The Neiswanger Institute for Bioethics at Loyola University

After All, Look How Well it Worked Out for Retin-A

Who doesn't want to enroll more inmates in drug trials? The record is great. Safety, risk analysis, compassion:
Until the early 1970’s, about 90 percent of all pharmaceutical products were tested on prison inmates, federal officials say. But such research diminished sharply in 1974 after revelations of abuse at prisons like Holmesburg here, where inmates were paid hundreds of dollars a month to test items as varied as dandruff treatments and dioxin, and where they were exposed to radioactive, hallucinogenic and carcinogenic chemicals.

In addition to addressing the abuses at Holmesburg, the regulations were a reaction to revelations in 1972 surrounding what the government called the Tuskegee Study of Untreated Syphilis in the Negro Male, which was begun in the 1930’s and lasted 40 years. In it, several hundred mostly illiterate men with syphilis in rural Alabama were left untreated, even after a cure was discovered, so that researchers could study the disease.

It will be interesting to hear more from Larry Gostin, who chaired the panel:
The report also expressed worry about the absence of regulation over experiments that do not receive federal money. Lawrence O. Gostin, the chairman of the panel that conducted the study and a professor of law and public health at Georgetown University, said he hoped to change that.

Even with current regulations, oversight of such research has been difficult. In 2000, several universities were reprimanded for using federal money and conducting several hundred projects on prisoners without fully reporting the projects to the appropriate authorities.

Professor Gostin said the report called for tightening some existing regulations by advising that all research involving prisoners be subject to uniform federal oversight, even if no federal funds are involved. The report also said protections should extend not just to prisoners behind bars but also to those on parole or on probation.

comments

I agree that stringent oversight is necessary if prisonsers are to serve as volunteer research subjects. And I agree that in the 70s regulations were developed, at least in part, in reaction to the Tuskegee study.
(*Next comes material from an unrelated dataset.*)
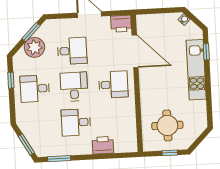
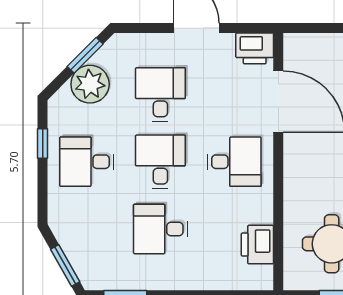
desk: (72, 51) -> (160, 94), turned -90
printer: (103, 145) -> (257, 245), moved, turned -90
While much has been made of the availability of penecillin after WWII, it's efficacy for the treatment of late-stage syphilis was not established until much later.

An article in the NY Times has a bit different opinion about what is really going on with the report from the IOM. And what is trying to be accomplished by this committee. I read the report which seemed innocuous enough, but in this article some very disturbing quotes were printed. If these are incorrect I would hope that those who were misquoted should try to rectify that...but I have a feeling these quotes may be accurate. One is from Dr. Kligman who ran the Holmesburg studies. He seems to be of the opinion that the trials at Holmesburg should not have been stopped! I read some of the declassified transcripts that were probing who was at fault...Dow Chemical or Dr. Kligman...and what I read stood the hair up on the back of my neck! Is he hoping we will all conveniently forget about what happened at Holmesburg!???
We all condemn the medical experiments of the Nazi's. But let's not forget that the US legitimized Eugenics as a discipline. The Nazi's only took it one step further by putting into practice those theories. We, as a country, should be held to a higher standard than seems to be the case in this situation. I would hope that the bioethics community will not support the inclusion of inmates in any sort of clinical trials. This is an absolute corruption of what the Nuremberg Code and Belmont Report stands for, if we can not protect those who can not protect themselves.